Don't let his cuteness fool you. This kid can pack a mean hit of germs. That stomach bug that led to two power pukes en route to Mexico? Well that led to multiple power pukes, fevers, chills, and all around incapacity for both Zac and myself. We didn't maintain Desmond's good spirit while sick. We were too tired and too weak to muster much enthusiasm for anything. To say it was a rough day with both Zac and I sick was an understatement. We both agreed it's the worst day we've had since Desmond has been born.

Not to keep on with it, we're better--we've recovered. No one has vomited in 36 hours and our electrolytes have been restored. We're eating food and playing with our child again. The babysitter (aka TV) has been shut off for good, and making a bottle is now a perfectly doable responsibility and not a rock-paper-scissor to the death.


Since our recovery from our (thankfully) relatively short stomach bug, we've been trying to win back good parenting karma points by taking Desmond to the beach to play in the sand, going out with him to explore at any opportunity, and letting him tire himself out while running the long halls of our hotel. We've already passed along a bottle of wine to our neighbors, and we're hopeful that as a result they'll forgive us.

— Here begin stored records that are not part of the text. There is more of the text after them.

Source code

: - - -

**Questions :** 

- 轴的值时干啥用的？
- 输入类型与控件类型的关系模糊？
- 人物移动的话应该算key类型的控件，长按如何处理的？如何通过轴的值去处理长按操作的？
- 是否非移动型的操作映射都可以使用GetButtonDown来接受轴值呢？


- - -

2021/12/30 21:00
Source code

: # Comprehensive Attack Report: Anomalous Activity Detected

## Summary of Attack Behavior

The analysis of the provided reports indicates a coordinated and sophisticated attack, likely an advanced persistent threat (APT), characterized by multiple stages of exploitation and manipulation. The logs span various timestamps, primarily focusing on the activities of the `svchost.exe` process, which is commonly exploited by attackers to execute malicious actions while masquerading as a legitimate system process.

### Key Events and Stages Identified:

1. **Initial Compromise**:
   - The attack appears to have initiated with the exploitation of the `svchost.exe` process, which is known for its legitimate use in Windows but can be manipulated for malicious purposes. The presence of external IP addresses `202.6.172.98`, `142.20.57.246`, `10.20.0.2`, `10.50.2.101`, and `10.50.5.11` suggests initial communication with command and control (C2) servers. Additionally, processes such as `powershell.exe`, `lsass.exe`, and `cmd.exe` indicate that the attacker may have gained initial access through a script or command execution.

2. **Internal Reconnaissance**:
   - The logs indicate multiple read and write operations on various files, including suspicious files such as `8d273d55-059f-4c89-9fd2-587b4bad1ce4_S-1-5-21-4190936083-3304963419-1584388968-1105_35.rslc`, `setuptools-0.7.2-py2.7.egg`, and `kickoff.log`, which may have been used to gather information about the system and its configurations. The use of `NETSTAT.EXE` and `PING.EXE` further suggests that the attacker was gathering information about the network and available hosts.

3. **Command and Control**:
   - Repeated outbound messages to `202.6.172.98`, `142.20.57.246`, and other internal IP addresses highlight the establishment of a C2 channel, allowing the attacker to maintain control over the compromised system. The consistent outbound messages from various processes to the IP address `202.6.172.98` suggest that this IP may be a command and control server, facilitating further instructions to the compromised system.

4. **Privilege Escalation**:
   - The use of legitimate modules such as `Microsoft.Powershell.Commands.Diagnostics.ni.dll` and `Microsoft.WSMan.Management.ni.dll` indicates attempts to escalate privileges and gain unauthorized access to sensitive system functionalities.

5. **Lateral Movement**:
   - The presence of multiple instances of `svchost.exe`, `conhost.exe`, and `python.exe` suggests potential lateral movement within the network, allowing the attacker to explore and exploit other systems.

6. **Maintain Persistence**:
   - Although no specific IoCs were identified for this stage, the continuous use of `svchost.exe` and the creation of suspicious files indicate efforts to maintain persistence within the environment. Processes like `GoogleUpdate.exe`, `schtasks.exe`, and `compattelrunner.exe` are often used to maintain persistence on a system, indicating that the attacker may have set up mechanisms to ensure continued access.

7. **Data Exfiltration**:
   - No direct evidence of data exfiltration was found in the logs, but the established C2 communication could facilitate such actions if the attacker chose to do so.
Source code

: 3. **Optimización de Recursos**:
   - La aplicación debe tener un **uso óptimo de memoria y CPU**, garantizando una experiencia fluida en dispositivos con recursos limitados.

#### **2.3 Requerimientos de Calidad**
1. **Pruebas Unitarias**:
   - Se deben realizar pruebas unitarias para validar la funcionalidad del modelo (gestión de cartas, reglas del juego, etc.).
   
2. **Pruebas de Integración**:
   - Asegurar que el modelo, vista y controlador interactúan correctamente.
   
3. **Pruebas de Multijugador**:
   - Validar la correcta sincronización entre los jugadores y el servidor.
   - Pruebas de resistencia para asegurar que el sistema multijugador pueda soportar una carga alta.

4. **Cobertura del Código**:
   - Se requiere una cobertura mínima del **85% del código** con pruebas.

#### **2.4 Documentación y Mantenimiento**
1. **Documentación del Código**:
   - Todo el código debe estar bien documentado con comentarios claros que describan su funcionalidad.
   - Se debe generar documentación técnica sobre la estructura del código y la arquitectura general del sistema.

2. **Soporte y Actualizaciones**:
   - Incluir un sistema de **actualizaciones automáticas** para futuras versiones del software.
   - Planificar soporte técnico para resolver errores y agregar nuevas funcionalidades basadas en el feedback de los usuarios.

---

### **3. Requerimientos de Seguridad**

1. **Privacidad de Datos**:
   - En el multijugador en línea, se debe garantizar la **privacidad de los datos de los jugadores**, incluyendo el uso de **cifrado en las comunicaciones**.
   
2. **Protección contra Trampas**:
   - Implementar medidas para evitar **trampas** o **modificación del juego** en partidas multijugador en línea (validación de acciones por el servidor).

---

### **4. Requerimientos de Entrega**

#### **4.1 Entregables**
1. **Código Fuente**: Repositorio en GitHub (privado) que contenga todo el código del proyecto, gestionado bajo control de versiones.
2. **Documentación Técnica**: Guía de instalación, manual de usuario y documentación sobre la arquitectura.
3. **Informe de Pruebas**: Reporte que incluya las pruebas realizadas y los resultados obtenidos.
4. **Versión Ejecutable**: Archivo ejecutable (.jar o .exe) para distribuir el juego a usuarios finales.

I mentioned before that Zac and I came to Cabo back in October of 2008. We did all of the things one would do in Cabo. Swim, snorkel, booze cruise, boat rides, horse back rides, walks at sunset, tequila shots, etc. With Desmond most of these activities prove to be difficult, so our days are spent relaxing, reading, playing, and repeating. There's not much to say other than travel with children is drastically different than travel without. In both wonderful and lame ways.





Cabo itself was never somewhere I thought I'd return to. There's nothing that really sets it apart from other travels, and its real winning ticket was the fact that it has gorgeous weather, beautiful beaches, and is a relatively short flight away. However it's exactly the kind of vacation that works with Desmond at this current stage in his life. No plans to work around, no long days traveling around, and prime time real estate to enjoy while he naps. It's a great break, even when sick.





Unlike our last trip to Mexico, however, the accompaniment of Desmond has really added some benefits. For starters, all those annoying beach vendors trying to sell you all kinds of things you don't need? They leave us alone. People trying to sell tours or timeshares? They accept "no." Strangers want to say hello to Desmond, people always want to rub his head, and strangers are more than willing to go out of their way to help us out or accommodate us. There is a genuine interest in Des, from his name to his age to his weight. Oh, and the big baby thing? It's endearing here. Back home we get comments all the time about how big Des is (undeniably--he's 98th percentile for height and weight!), and they're almost always followed up with "but he'll slim down as he's more mobile and active." It's as if there's this consolation to us. People are already body shaming him and he's not even old enough to understand it. Here? In Mexico it's "He's a big boy," followed by "Congratulations. He's beautiful and healthy." Truly, that's all we've heard. I'm blown away by it.


Mexicans are truly friendly people, and Latin American culture is very family friendly. We've been approached by many staff here at the hotel who have applauded us for bringing Des with us. In part because it's good for him to travel and see the world, and in part because (according to them), many parents take trips to Cabo without their children, and in Mexico this is not common. Parents take their children with them wherever they go. At least three women working here have stopped me and shared this same story with me. Family is important, and as such children are seen as special, adored, and treated kindly.



So, while Cabo itself never stole my heart, the people here are wonderfully accommodating, very thoughtful, and truly kind to Desmond. I've never seen so much interest in him, or so many people trying to steal smiles from him. It really blows me away, and I absolutely love that they love my baby love, too.